监控SparkStreaming程序脚本

2017/8/15 posted in  Spark

虽然Spark on yarn非常的稳定,一般情况下是不会出问题的.但是我们的SparkStreaming程序是一直运行着出实时报表的.
我们必须得对SparkStreaming程序进行监控,在程序退出后,能够及时的重启.
基于此需求,我想到了通过调用yarn的rest接口来获取提交到yarn上的任务

思路

调用yarn提供的rest接口来获取所有正在运行的任务

curl --compressed -H "Accept: application/json" -X GET "http://master:8088/ws/v1/cluster/apps?states=RUNNING"

如果对别的接口有兴趣,可以看看官网.
+ https://hadoop.apache.org/docs/stable/hadoop-yarn/hadoop-yarn-site/ResourceManagerRest.html
+ http://www.winseliu.com/blog/2014/12/07/hadoop-mr-rest-api/

脚本

脚本也很简单,简单看看就明白了

# -*- coding: utf-8 -*-
'''
    Created by hushiwei on 2018/1/5.
    监控SparkStreaming程序
    一旦挂了,执行重启,同时发送邮件和微信报警
'''

import os
import subprocess
import json
import logging
import time
import urllib2
import smtplib
from email.mime.text import MIMEText
from email.mime.multipart import MIMEMultipart
from email.header import Header

wechats = "HuShiwei"
sendEmails = ['hsw_v5@163.com', 'xxxx@gm825.com']

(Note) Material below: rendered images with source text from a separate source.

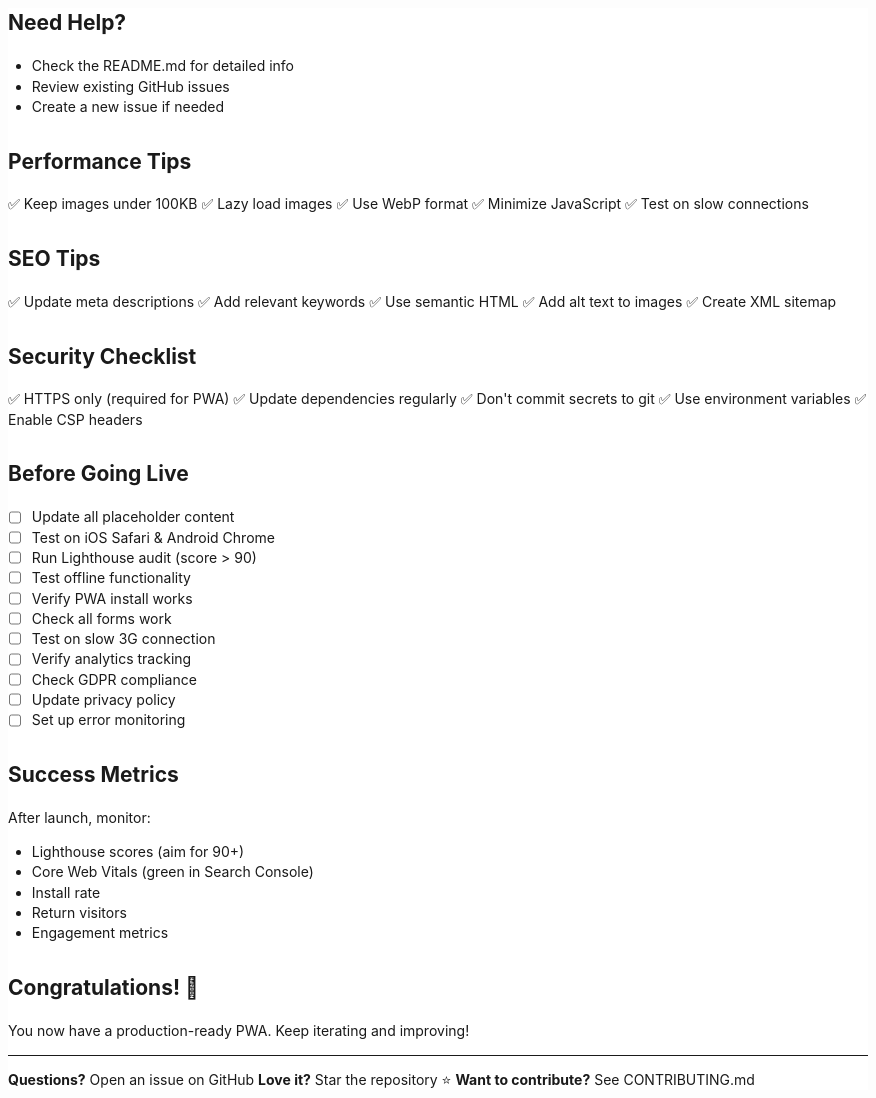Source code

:## Need Help?

- Check the README.md for detailed info
- Review existing GitHub issues
- Create a new issue if needed

## Performance Tips

✅ Keep images under 100KB
✅ Lazy load images
✅ Use WebP format
✅ Minimize JavaScript
✅ Test on slow connections

## SEO Tips

✅ Update meta descriptions
✅ Add relevant keywords
✅ Use semantic HTML
✅ Add alt text to images
✅ Create XML sitemap

## Security Checklist

✅ HTTPS only (required for PWA)
✅ Update dependencies regularly
✅ Don't commit secrets to git
✅ Use environment variables
✅ Enable CSP headers

## Before Going Live

- [ ] Update all placeholder content
- [ ] Test on iOS Safari & Android Chrome
- [ ] Run Lighthouse audit (score > 90)
- [ ] Test offline functionality
- [ ] Verify PWA install works
- [ ] Check all forms work
- [ ] Test on slow 3G connection
- [ ] Verify analytics tracking
- [ ] Check GDPR compliance
- [ ] Update privacy policy
- [ ] Set up error monitoring

## Success Metrics

After launch, monitor:
- Lighthouse scores (aim for 90+)
- Core Web Vitals (green in Search Console)
- Install rate
- Return visitors
- Engagement metrics

## Congratulations! 🎉

You now have a production-ready PWA. Keep iterating and improving!

---

**Questions?** Open an issue on GitHub
**Love it?** Star the repository ⭐
**Want to contribute?** See CONTRIBUTING.md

urlRun = 'curl --compressed -H "Accept: application/json" -X GET "http://u007:8089/ws/v1/cluster/apps?states=RUNNING"'
urlAcc = 'curl --compressed -H "Accept: application/json" -X GET "http://u007:8089/ws/v1/cluster/apps?states=ACCEPTED"'

monitorPrograms = {
    "com.xxxx.streaming.ADXStreaming": "/home/hadoop/statistics/ad/adxstreaming/start_adx_streaming_yarn.sh",
    "com.xxxx.online.streaming.DSPStreaming": "/home/hadoop/statistics/ad/dsp_ad_puton/dsp_ad_puton_streaming/start_dsp_streaming_yarn_test.sh",
    "com.xxxx.streaming.CPDAppStreaming": "/home/hadoop/statistics/ad/dsp_app_promotion/start_dsp_app_promotion_yarn.sh"
}


class WeChat(object):
    '''
    发送微信工具类
    '''

    def __init__(self, corpid, corpsecret, tokenpath):
        self.corpid = corpid
        self.corpsecret = corpsecret
        self.tokenpath = tokenpath
        self.logger = logging.getLogger('wechat')

    def saveToken(self):
        '''
        :return:
        '''
        try:
            with open(self.tokenpath, 'r') as f:
                token = f.read()
                if len(token) < 10:
                    token = self.getToken()
                    self.logger.info("Can not get token from %s,prepare to get token on api which token is %s" % (
                        self.tokenpath, token))
                    return token
                else:
                    return token
        except IOError:
            token = self.getToken()
            self.logger.info(
                "Can not get token from %s,prepare to get token on api which token is %s" % (self.tokenpath, token))
            return token

    def getToken(self):
        Url = 'https://qyapi.weixin.qq.com/cgi-bin/gettoken?corpid=%s&corpsecret=%s' % (self.corpid, self.corpsecret)
        req = urllib2.Request(Url)
        result = urllib2.urlopen(req)
        json_access_token = json.loads(result.read())
        access_token = json_access_token['access_token']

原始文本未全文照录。